On parle souvent de la malédiction des vainqueurs car dans nombre d’éditions, les pays qui ont réussi à avoir les JO chez eux ont accusé des surcoûts. On connait le célèbre exemple des JO d’Athènes. Selon différents scénarii, à Paris, les coûts pour l’accueil des JO sont estimés entre 7 à 12 milliards, donc en moyenne 10 milliards d’euros. Est-ce que Paris risque d’être victime de cette malédiction du vainqueur ? On le verra. Des imprévus sont souvent inévitables, mais d’ores et déjà on constate un dépassement des coûts liés aux aménagements tels ceux menés pour rendre la Seine baignable.
Le fait que Paris dispose déjà de grands équipements sportifs limite-t-il les risques financiers ?
En effet, la plupart des grands équipements existent tels que Roland Garros ou le Stade de France. Cela fait une différence avec des pays qui ont dû les construire. De même à Paris, on n’aura sans doute pas « d’éléphant blanc » c’est-à-dire de grands équipements sportifs ou d’accueil, qui par la suite, ne sont pas utilisés, ce qui est souvent l’un des points noirs des JO. On sait par exemple déjà que la nouvelle salle de basket l’Arena, dans le XVIIIe arrondissement, aura un club résident après les JO. Le cahier des charges des JO est désormais soucieux de cette notion d’héritage.
Les retombées sur le commerce parisien, l’hôtellerie, la location seront-elles vraiment si importantes ?
Tout en effet n’est pas forcément pris d’assaut comme attendu. Les JO produisent deux effets : ils attirent des spectateurs et créent une demande, mais on a aussi un effet d’éviction. Tous les touristes qui ne souhaitent pas aller aux JO renoncent à aller à Paris sachant que la vie sera plus chère et qu’ils vont rencontrer des difficultés pour se déplacer ou visiter.
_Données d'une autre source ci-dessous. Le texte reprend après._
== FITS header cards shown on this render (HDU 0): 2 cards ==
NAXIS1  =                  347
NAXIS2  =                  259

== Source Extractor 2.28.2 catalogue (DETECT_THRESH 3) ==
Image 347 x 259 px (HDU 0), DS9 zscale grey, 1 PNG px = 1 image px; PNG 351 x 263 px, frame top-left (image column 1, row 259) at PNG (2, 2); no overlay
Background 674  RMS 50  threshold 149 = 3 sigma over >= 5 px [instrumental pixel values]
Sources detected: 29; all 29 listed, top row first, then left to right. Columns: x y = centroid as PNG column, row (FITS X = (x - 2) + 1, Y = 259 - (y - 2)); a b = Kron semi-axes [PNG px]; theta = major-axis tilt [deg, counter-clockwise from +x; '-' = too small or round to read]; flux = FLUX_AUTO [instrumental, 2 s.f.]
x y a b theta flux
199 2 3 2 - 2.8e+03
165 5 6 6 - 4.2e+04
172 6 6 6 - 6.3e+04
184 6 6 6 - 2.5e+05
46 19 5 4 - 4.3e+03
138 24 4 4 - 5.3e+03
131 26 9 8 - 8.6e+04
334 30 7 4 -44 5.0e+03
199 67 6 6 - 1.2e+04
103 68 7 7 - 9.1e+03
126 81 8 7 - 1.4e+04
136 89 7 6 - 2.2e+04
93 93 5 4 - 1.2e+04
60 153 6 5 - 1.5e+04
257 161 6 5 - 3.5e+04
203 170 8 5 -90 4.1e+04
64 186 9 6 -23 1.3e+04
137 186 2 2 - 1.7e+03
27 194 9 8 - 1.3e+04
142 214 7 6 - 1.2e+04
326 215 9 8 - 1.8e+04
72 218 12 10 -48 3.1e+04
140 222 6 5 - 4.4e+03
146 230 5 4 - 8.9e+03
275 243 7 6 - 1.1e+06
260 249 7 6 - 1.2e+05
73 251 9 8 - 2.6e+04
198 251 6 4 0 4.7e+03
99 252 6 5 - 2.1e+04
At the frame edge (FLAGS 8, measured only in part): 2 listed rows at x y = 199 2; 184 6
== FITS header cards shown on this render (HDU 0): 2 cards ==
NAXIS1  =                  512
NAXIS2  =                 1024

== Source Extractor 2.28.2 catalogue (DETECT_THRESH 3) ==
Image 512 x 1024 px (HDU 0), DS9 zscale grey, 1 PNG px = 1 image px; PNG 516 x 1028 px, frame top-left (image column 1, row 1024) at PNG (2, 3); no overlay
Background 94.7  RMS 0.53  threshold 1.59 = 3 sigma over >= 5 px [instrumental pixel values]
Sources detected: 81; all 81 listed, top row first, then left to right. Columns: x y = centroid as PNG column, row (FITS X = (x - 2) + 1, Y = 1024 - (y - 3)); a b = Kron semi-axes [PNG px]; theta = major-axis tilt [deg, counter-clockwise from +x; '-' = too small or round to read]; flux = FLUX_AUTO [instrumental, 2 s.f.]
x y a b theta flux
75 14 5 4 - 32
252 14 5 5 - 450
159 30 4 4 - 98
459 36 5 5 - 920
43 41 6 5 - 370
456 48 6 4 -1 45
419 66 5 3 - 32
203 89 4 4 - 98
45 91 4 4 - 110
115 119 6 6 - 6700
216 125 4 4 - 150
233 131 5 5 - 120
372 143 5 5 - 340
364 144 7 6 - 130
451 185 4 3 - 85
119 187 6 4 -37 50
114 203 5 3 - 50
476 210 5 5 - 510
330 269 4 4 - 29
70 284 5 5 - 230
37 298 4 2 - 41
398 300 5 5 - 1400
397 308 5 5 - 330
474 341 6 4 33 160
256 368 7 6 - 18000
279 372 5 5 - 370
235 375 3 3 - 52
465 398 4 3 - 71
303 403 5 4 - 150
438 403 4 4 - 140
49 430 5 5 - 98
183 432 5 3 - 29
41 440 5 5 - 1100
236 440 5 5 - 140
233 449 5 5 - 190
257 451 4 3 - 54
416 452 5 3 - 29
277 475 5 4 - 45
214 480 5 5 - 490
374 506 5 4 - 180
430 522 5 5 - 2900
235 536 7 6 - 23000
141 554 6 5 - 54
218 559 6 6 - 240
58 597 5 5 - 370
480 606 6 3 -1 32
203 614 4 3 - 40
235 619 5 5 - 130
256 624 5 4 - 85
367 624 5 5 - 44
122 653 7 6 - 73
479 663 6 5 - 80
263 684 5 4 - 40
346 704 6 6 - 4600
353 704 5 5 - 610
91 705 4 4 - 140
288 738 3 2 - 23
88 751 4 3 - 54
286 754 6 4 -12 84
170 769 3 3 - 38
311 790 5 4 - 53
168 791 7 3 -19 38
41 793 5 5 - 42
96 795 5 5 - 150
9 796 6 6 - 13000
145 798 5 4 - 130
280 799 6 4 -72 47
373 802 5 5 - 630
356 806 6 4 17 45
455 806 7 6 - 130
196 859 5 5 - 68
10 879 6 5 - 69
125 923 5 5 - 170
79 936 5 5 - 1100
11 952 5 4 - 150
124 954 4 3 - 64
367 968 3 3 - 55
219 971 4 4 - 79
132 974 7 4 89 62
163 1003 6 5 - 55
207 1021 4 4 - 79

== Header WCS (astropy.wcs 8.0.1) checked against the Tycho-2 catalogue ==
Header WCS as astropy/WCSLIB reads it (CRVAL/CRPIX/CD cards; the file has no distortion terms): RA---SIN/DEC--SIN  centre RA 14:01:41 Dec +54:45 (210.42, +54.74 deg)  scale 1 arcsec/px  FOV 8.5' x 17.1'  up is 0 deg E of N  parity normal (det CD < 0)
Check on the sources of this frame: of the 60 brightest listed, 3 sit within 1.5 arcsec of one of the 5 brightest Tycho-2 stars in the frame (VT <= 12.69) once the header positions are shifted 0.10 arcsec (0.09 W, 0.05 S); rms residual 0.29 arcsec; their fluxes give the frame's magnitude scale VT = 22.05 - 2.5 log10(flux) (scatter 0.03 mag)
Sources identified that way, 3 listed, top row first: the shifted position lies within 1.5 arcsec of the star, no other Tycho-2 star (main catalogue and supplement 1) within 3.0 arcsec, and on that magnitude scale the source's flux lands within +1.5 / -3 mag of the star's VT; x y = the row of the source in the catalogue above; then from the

Sur l’immobilier, quelles peuvent être les répercussions ?
Le temps des JO, automatiquement, les coûts des nuitées à l’hôtel et à la location augmentent, tout comme d’ailleurs les tarifs pour aller aux restaurants et pour prendre les transports. Mais on observe un impact sur l’immobilier sur le plus long terme.
Dans certains quartiers, dotés de nouveaux aménagements, on note une hausse des loyers et un phénomène de gentrification. Cela a été cas par exemple à Londres où une population défavorisée est partie, le temps des rénovations, du village olympique et ensuite n’a pas pu ou n’a pas voulu revenir. Pour ces JO 2024, cette gentrification peut se produire, plus qu’à Paris, surtout dans le 93, en Seine-Saint-Denis, qui accueille des épreuves olympiques.
Quels seront les conséquences au niveau des transports ?
Tout au long de l’année, les Parisiens ont accusé les conséquences de travaux et de fermetures de lignes et de stations. Quant aux tarifs, qui ont fortement augmenté, on peut craindre qu’ils ne reviennent sans doute pas au niveau d’avant. A plus long terme, ces aménagements pour des extensions de lignes de métro et du raccordement à l’aéroport d’Orly permettront une amélioration. Cependant, seuls deux grands projets sur les 5 prévus initialement ont été mis en œuvre. Un point positif est aussi l’amélioration sur les questions d’accessibilités pour les personnes en situation de handicap.
Il y a eu des progrès réalisés avec désormais des obligations imposées dans le cahier des charges de JO. Auparavant, cela était très à la marge. Au-delà du côté pratique, cela peut être une avancée pour une plus grande prise en compte des contraintes.
Le comité d’organisation des JO annonce la création de 150 000 emplois. Est-ce le cas ?
Le problème est que souvent ces chiffres ne se basent pas sur un calcul en temps de travail et ne prend pas en compte la différence entre emplois saisonniers et emplois pérennes. On sait que le complexe Arena a créé des emplois pour sa construction et va en créer pour l’entretien mais on ne sait par exemple si pour des emplois dans la sécurité, cela va être pérennisé, à partir de quand et jusqu’à quand.
Au niveau des chantiers de construction, les retombées, elles ne sont pas forcément locales, certains ayant été confiés à des sociétés proposant les meilleurs tarifs et pas forcément localisées à Paris.
Propos recueillis
par Marianne Peyri
Patrice Bouvet est auteur de« Les Jeux Olympiques de 1924 à 2024, Impacts, retombées économiques et héritage » (Ed. Campus ouvert, 2018).